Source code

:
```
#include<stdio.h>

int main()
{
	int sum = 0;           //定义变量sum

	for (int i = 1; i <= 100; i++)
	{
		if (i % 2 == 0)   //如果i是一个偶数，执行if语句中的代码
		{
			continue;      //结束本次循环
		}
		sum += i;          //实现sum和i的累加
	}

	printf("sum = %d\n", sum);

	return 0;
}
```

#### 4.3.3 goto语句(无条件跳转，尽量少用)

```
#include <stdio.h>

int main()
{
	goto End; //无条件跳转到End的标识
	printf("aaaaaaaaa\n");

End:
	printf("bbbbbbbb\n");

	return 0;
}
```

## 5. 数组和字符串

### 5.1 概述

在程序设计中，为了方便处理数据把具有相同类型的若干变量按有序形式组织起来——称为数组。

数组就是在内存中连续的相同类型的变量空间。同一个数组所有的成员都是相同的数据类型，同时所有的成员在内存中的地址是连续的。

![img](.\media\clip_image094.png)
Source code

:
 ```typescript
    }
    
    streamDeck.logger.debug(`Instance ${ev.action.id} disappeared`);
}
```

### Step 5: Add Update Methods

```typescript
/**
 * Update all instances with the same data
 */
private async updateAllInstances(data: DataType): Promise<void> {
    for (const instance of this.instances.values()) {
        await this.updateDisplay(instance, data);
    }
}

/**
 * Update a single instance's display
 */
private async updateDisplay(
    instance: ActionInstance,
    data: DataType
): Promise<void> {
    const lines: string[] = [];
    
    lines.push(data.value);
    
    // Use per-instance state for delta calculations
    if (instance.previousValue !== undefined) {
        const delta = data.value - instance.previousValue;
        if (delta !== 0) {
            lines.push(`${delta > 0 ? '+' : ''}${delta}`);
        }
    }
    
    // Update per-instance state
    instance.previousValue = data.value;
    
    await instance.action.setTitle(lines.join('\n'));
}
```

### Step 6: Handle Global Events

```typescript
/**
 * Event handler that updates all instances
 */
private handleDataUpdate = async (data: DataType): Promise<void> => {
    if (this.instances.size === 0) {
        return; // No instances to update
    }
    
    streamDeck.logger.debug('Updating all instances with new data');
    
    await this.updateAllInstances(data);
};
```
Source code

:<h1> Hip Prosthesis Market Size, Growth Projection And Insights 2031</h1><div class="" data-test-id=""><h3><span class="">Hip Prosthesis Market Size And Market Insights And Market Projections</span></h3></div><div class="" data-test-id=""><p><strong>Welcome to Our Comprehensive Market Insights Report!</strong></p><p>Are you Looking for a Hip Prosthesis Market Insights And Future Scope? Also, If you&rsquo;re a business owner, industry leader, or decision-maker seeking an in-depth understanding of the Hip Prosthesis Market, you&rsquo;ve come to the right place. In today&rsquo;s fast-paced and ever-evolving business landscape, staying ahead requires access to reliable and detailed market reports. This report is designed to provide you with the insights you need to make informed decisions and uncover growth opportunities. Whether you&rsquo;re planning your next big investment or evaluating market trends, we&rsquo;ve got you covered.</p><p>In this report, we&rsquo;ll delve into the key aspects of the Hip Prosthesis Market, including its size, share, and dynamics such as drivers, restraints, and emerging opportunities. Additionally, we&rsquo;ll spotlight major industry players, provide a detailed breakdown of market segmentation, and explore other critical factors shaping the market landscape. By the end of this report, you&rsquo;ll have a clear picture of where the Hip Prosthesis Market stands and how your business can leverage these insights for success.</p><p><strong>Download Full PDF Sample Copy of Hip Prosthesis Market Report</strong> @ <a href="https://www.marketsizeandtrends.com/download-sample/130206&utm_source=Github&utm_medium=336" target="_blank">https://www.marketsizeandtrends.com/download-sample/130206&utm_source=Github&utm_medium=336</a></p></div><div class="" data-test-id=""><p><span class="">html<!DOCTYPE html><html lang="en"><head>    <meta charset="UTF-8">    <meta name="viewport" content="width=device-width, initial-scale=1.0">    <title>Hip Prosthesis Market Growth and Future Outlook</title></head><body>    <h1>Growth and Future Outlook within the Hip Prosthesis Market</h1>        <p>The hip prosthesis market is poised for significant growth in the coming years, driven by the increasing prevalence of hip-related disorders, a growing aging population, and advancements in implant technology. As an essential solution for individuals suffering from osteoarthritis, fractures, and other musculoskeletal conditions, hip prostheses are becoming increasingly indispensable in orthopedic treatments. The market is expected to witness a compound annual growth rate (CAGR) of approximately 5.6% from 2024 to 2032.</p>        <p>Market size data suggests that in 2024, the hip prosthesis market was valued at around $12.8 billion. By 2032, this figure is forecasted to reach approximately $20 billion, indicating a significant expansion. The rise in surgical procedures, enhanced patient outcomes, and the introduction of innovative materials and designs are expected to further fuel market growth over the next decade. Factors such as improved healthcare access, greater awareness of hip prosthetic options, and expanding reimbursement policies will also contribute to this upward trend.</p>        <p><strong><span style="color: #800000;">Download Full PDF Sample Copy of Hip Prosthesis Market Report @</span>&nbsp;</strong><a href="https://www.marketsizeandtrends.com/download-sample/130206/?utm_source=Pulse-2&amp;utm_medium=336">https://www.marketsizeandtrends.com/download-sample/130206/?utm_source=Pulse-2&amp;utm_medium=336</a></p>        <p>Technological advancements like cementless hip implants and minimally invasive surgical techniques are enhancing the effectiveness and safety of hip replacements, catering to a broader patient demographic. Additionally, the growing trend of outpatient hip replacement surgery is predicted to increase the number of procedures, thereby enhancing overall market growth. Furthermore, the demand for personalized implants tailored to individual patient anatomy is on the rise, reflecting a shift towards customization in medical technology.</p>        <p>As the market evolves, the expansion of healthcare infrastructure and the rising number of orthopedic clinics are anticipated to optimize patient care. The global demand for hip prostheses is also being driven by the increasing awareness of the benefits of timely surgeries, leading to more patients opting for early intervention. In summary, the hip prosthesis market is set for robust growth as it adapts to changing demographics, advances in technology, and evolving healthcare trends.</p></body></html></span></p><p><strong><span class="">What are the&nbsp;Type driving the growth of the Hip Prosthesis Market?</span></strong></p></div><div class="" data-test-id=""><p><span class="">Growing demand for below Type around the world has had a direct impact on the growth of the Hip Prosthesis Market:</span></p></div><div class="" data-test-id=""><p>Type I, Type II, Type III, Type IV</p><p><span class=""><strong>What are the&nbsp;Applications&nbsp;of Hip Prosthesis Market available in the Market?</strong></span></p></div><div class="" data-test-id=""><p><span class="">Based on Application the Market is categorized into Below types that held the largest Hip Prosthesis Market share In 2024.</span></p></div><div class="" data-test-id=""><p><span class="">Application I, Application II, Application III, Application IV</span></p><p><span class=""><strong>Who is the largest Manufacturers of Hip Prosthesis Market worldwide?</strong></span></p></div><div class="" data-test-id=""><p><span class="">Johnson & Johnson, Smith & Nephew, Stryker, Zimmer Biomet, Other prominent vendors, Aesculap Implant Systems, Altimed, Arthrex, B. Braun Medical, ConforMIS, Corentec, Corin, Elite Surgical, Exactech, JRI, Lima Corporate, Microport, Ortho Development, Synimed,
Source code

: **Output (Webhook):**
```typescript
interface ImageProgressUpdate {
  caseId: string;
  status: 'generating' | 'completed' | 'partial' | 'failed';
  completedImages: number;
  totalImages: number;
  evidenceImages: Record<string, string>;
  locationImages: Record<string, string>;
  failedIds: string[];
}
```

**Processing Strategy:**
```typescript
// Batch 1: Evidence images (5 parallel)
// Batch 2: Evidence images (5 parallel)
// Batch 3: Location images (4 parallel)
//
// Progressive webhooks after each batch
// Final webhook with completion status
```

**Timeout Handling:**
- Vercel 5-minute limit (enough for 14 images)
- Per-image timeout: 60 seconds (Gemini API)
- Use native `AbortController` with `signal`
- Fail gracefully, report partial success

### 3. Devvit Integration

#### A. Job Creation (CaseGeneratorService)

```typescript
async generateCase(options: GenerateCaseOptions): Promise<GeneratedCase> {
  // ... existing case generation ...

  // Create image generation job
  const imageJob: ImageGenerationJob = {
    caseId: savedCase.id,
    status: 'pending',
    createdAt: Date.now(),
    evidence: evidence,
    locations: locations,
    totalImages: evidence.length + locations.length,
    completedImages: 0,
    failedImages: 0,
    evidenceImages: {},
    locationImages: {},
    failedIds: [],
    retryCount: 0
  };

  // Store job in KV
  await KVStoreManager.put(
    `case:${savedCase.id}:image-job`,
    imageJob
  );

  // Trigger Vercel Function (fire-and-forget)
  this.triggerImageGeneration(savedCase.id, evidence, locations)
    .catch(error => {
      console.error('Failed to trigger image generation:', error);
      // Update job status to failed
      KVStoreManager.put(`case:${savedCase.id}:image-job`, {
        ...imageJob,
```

- - -

• **AIM OF THE EXERCISE**
Each line in the listing where the word "Step" is found is to be copied.

• **TASK RESPONSE**
### Step 5: Add Update Methods
### Step 6: Handle Global Events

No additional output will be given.